> **EXERCISE**:
The lines needed are those below that contain the word "Allah"; copy each one.

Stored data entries
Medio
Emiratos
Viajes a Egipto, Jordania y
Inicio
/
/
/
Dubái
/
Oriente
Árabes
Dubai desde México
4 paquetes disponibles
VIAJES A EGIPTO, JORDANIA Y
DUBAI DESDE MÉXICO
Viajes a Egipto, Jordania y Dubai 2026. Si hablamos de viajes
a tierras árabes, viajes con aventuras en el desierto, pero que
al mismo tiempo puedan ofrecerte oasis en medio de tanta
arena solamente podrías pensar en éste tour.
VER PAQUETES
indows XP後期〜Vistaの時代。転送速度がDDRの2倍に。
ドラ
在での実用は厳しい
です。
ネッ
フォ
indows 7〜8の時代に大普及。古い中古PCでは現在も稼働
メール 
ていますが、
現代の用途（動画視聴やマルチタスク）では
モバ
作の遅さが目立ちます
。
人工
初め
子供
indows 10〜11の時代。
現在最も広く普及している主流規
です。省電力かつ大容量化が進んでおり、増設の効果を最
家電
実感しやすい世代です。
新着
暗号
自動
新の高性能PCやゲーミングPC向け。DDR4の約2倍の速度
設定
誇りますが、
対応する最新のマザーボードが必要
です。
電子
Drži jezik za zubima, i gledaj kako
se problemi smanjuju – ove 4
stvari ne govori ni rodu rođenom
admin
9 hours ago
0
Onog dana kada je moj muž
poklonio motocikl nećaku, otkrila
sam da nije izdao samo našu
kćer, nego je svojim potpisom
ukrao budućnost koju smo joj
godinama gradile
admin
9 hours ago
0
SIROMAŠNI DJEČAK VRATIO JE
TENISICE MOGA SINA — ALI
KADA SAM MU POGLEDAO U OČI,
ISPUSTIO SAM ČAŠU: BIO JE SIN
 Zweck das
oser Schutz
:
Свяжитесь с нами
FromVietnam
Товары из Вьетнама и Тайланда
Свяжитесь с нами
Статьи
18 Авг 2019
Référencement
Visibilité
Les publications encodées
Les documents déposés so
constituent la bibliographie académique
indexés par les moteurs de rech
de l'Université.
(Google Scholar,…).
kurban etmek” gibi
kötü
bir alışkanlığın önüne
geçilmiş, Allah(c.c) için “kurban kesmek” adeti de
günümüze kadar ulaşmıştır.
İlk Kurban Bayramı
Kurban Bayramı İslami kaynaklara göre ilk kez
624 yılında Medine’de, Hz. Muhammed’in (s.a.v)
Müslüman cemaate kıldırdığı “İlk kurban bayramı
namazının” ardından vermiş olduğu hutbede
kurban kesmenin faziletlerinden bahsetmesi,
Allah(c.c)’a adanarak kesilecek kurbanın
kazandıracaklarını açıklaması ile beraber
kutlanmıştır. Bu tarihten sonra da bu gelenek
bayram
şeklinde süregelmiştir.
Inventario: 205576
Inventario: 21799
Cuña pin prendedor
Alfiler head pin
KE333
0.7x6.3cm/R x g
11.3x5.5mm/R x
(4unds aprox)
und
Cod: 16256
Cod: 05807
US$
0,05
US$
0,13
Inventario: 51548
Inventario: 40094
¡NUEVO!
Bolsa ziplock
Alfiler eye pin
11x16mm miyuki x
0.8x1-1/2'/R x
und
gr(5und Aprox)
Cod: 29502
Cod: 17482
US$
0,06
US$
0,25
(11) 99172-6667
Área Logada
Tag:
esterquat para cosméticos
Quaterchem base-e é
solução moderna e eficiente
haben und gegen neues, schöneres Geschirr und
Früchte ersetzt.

> **COMPLETED TASK**:
geçilmiş, Allah(c.c) için “kurban kesmek” adeti de
Allah(c.c)’a adanarak kesilecek kurbanın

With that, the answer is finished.